▸ PROBLEM STATEMENT:
Pull out everything from the line containing "state / province: Western Cape" down to the end of the records, reproducing each line unchanged. Omit the pictures.

════════

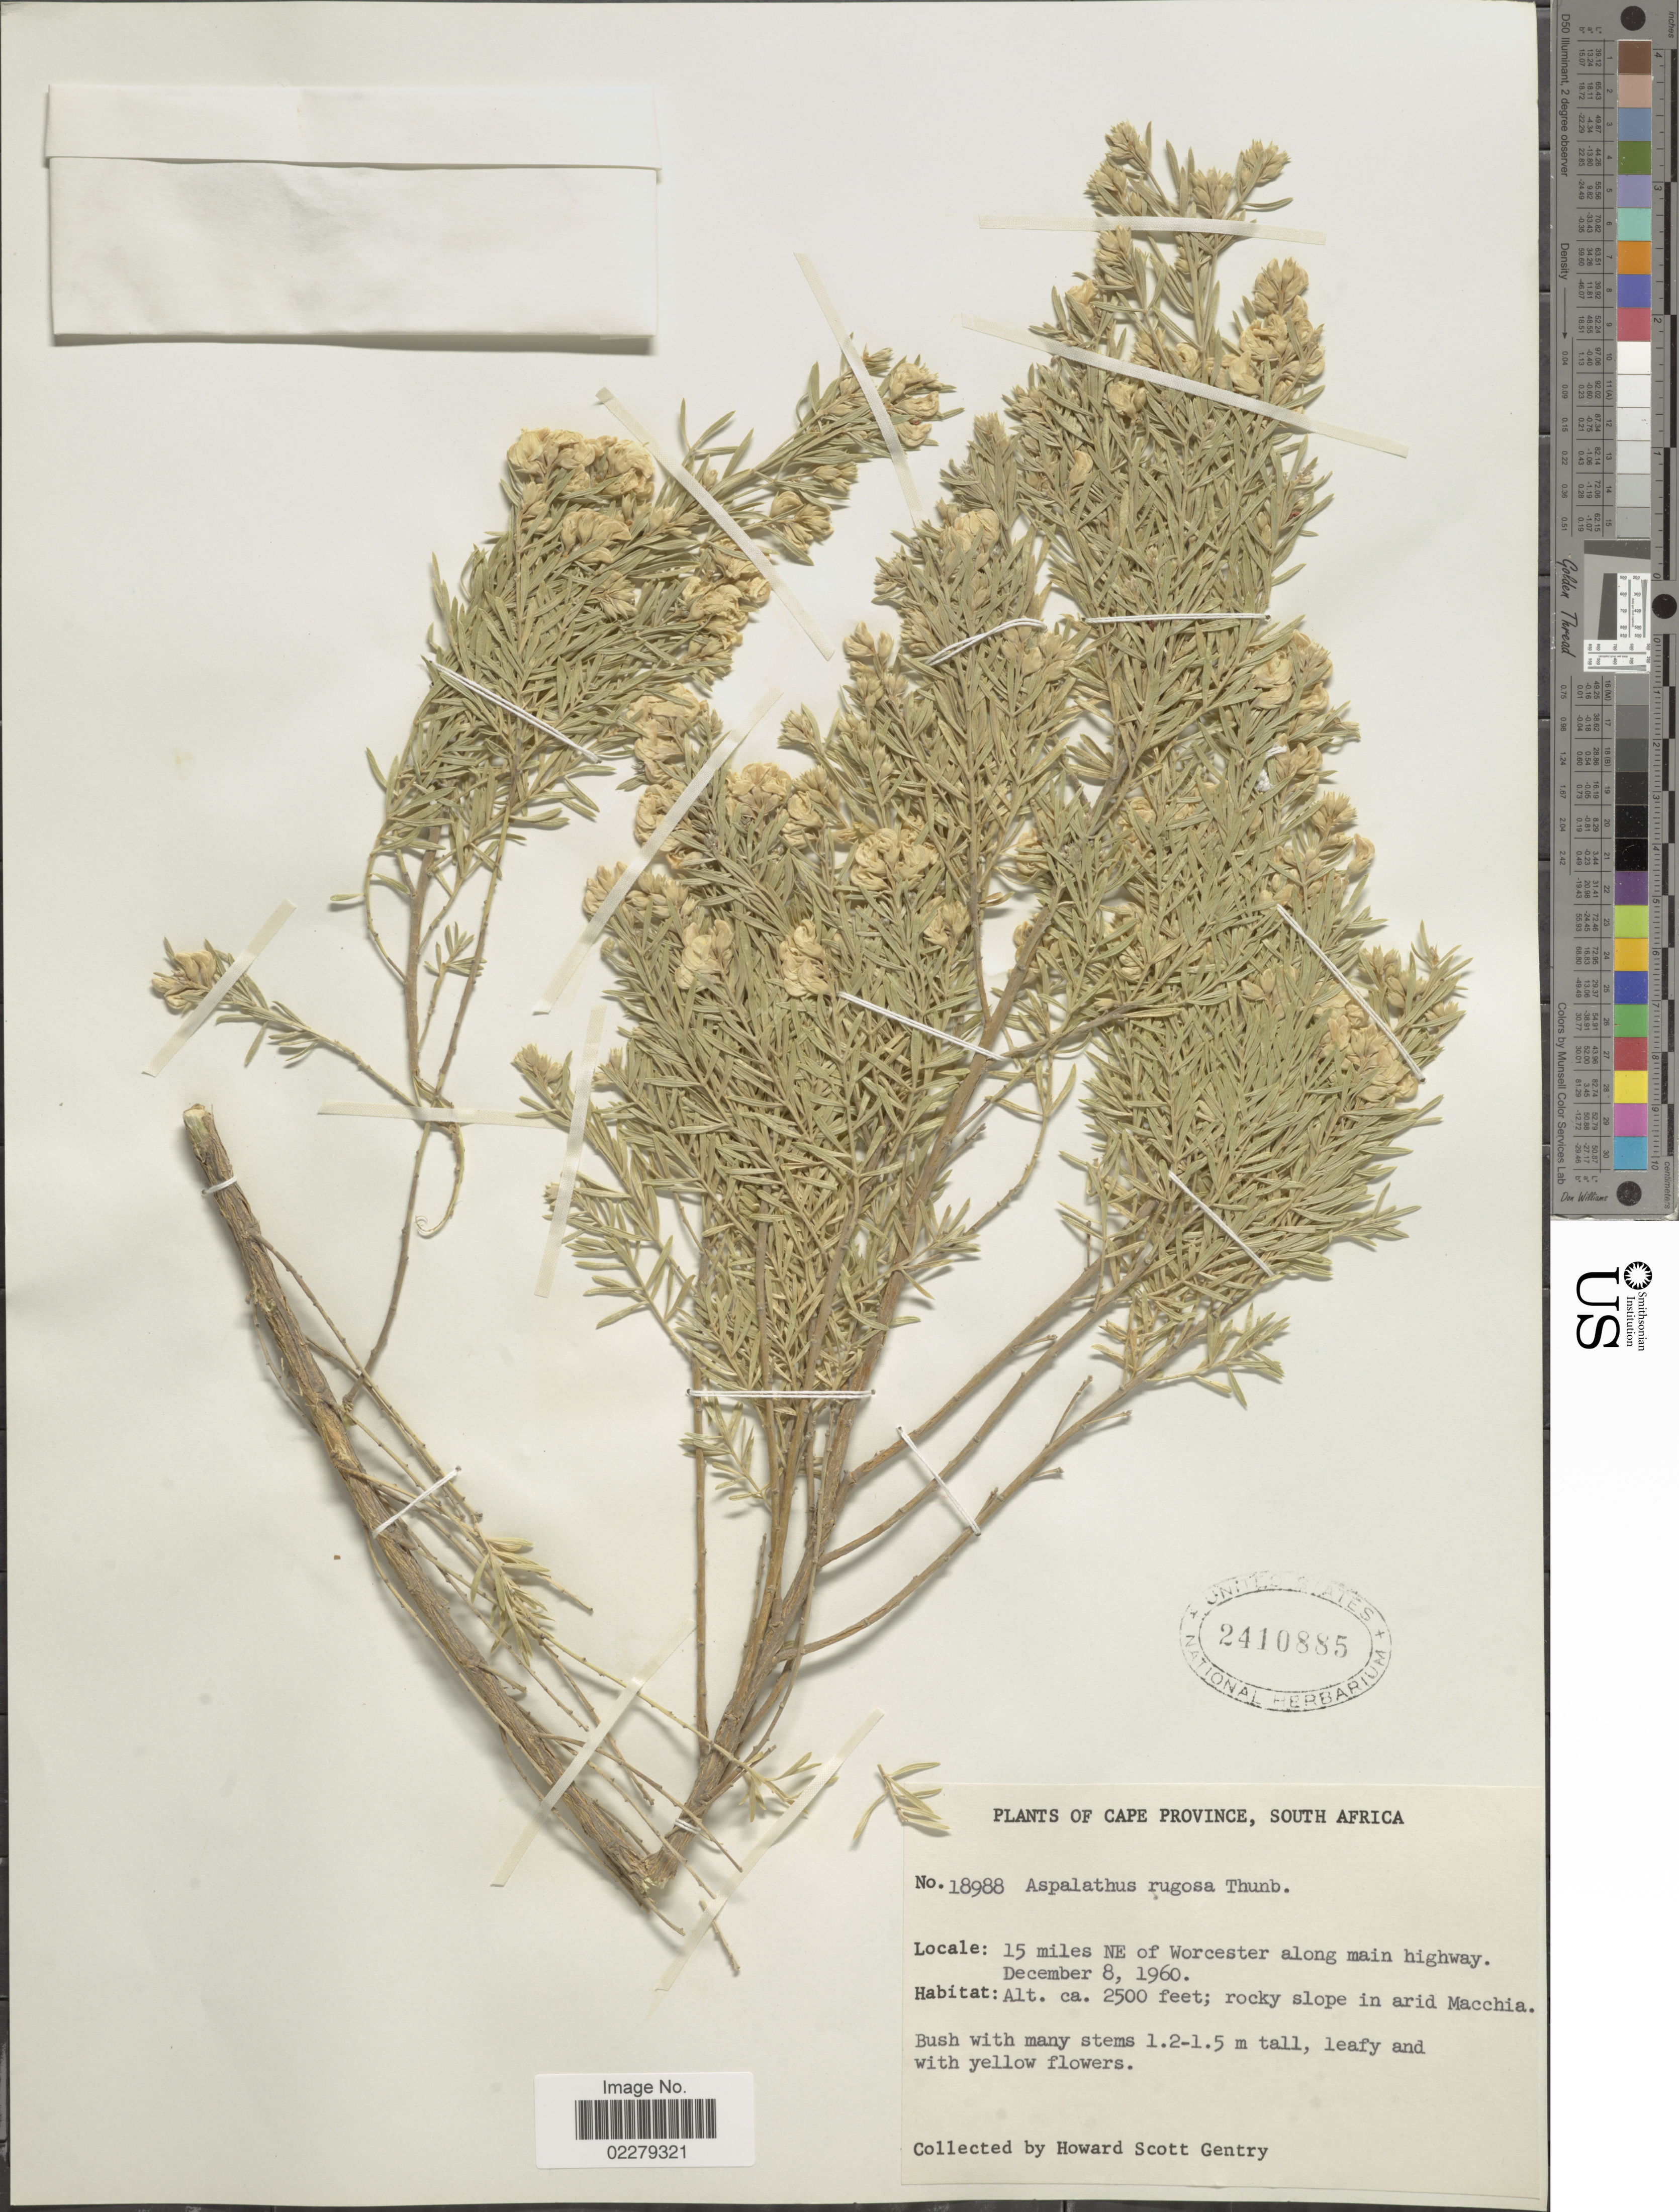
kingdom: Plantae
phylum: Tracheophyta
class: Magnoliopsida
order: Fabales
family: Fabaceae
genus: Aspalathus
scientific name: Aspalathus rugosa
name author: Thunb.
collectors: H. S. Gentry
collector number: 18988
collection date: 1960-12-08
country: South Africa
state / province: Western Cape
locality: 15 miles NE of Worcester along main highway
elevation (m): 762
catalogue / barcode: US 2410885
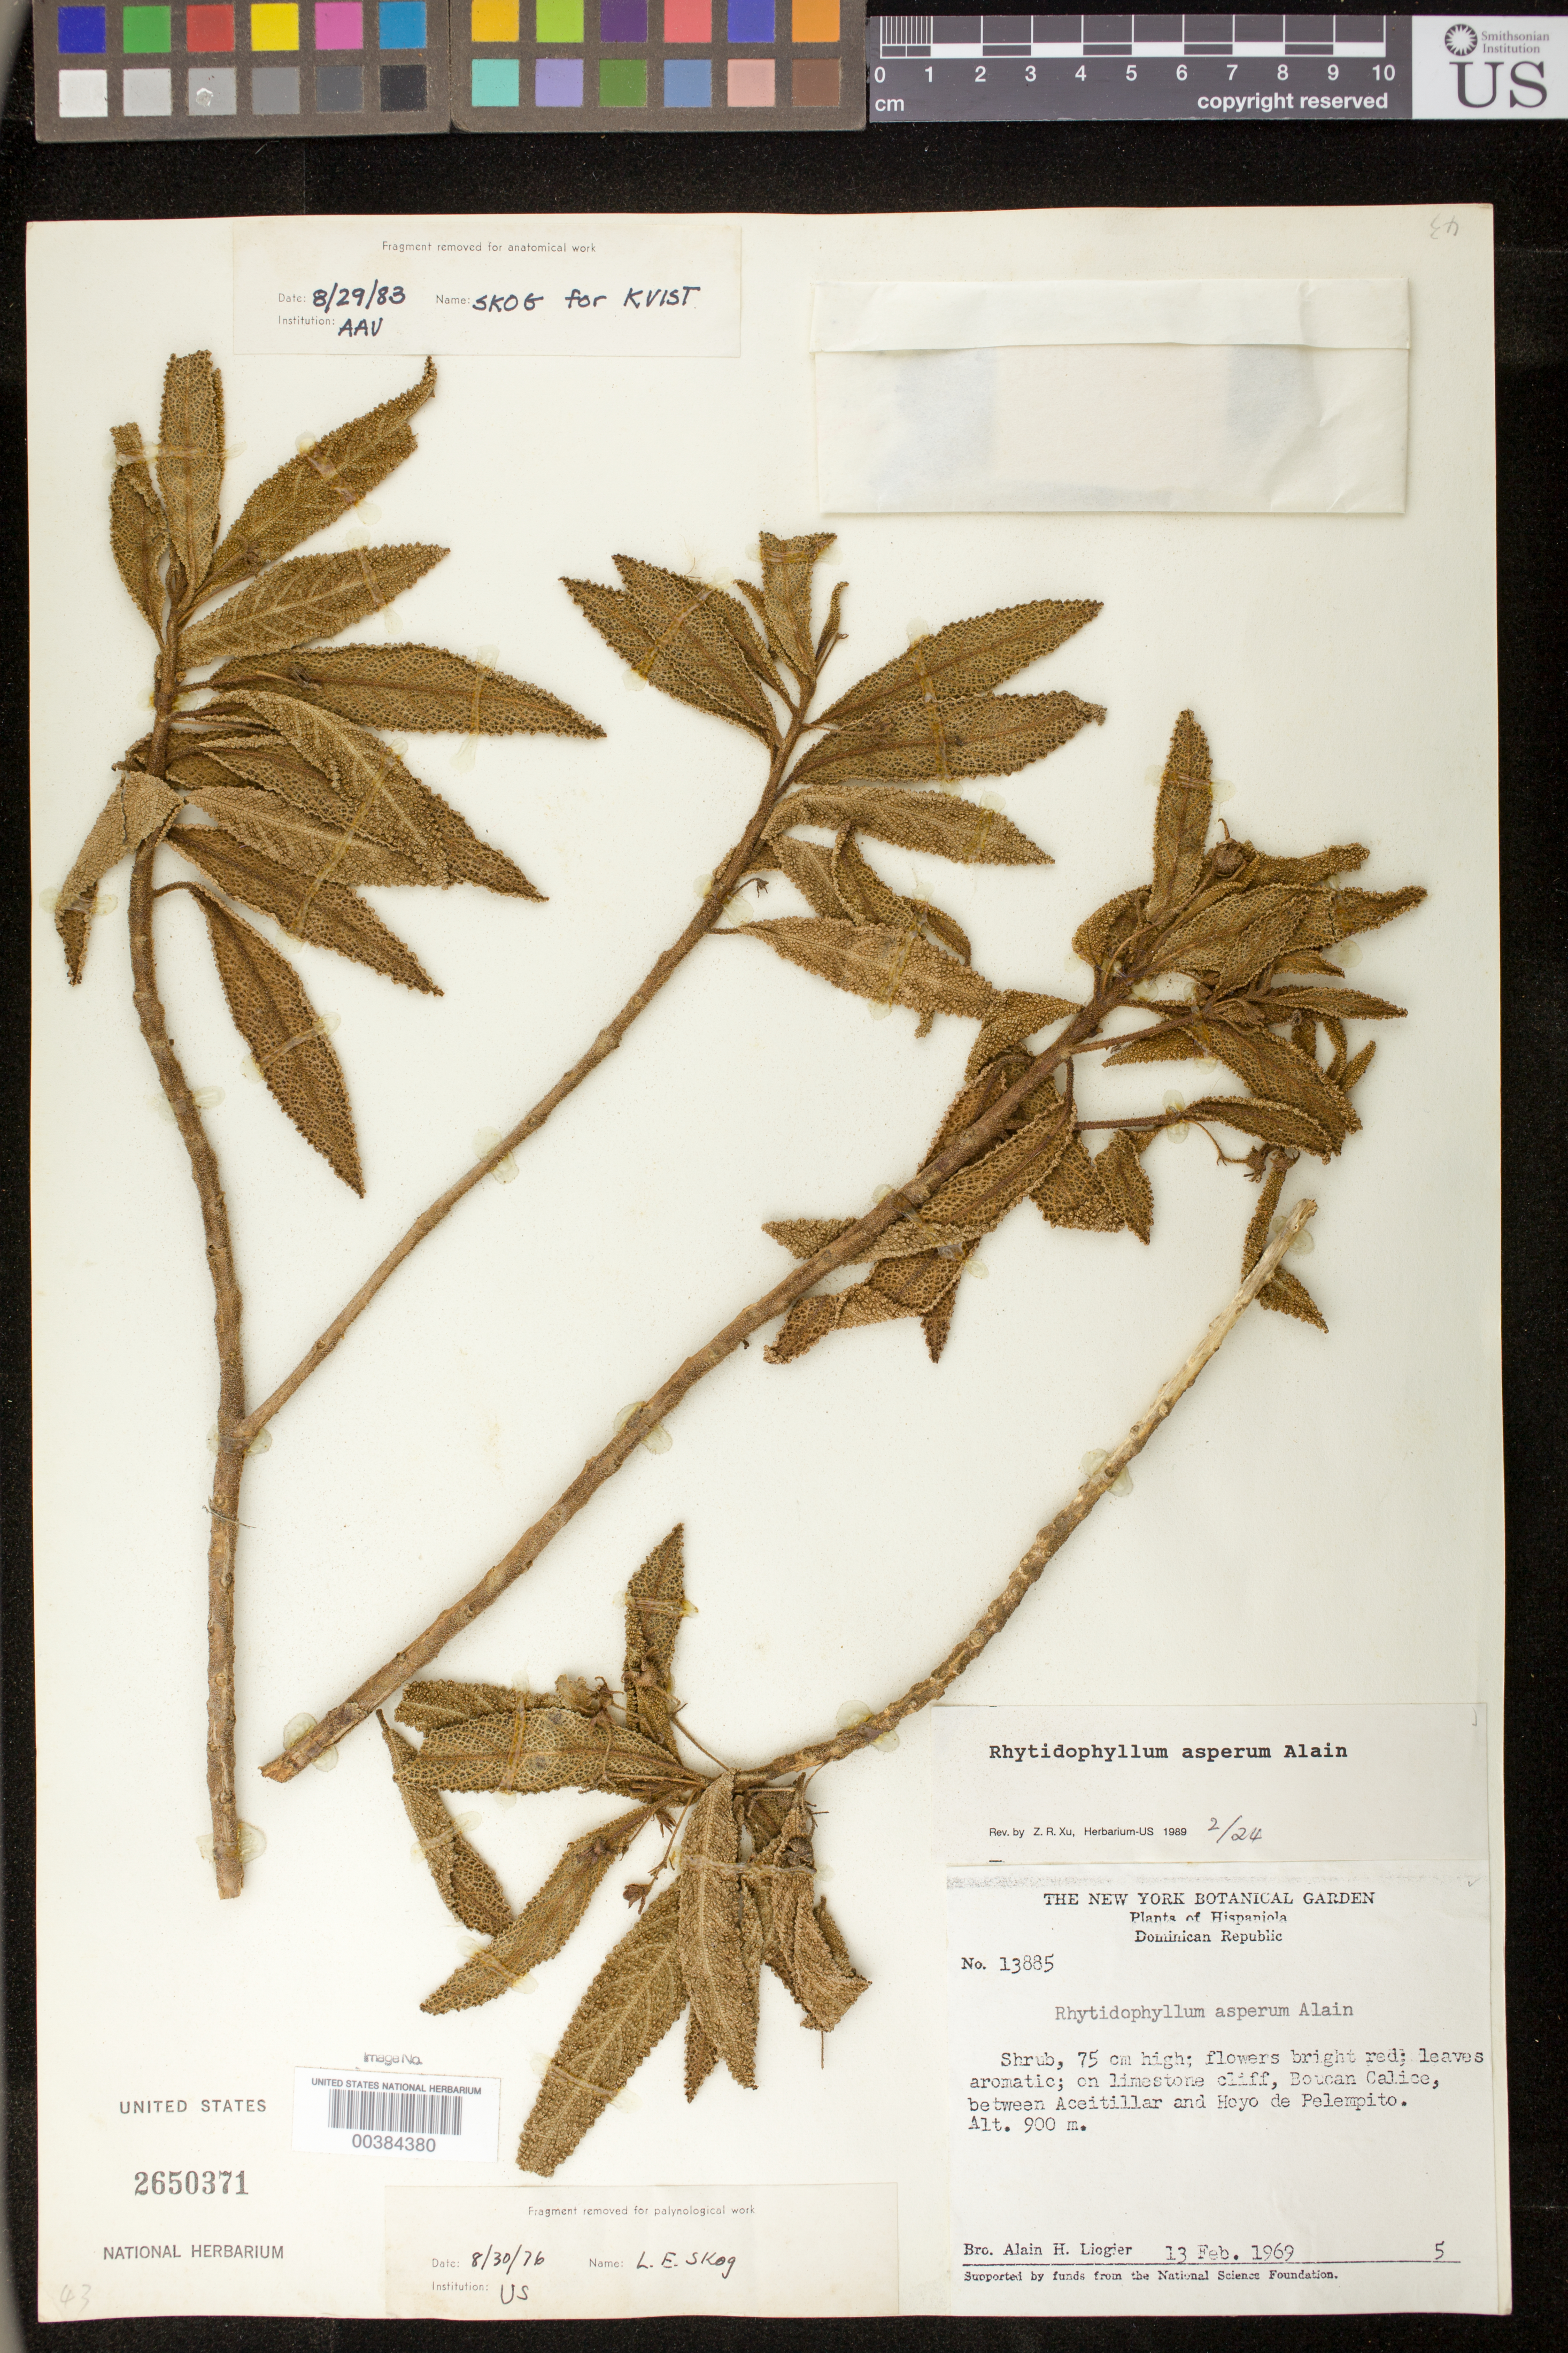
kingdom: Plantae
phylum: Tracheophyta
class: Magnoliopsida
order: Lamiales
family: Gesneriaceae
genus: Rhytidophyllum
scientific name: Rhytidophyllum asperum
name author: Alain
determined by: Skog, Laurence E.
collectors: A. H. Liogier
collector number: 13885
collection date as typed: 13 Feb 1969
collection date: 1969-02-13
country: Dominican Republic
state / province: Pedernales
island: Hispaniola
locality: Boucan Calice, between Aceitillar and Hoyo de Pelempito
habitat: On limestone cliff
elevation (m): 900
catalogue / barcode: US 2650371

════════

▸ RESULT:
state / province: Western Cape
locality: 15 miles NE of Worcester along main highway
elevation (m): 762
catalogue / barcode: US 2410885
kingdom: Plantae
phylum: Tracheophyta
class: Magnoliopsida
order: Lamiales
family: Gesneriaceae
genus: Rhytidophyllum
scientific name: Rhytidophyllum asperum
name author: Alain
determined by: Skog, Laurence E.
collectors: A. H. Liogier
collector number: 13885
collection date as typed: 13 Feb 1969
collection date: 1969-02-13
country: Dominican Republic
state / province: Pedernales
island: Hispaniola
locality: Boucan Calice, between Aceitillar and Hoyo de Pelempito
habitat: On limestone cliff
elevation (m): 900
catalogue / barcode: US 2650371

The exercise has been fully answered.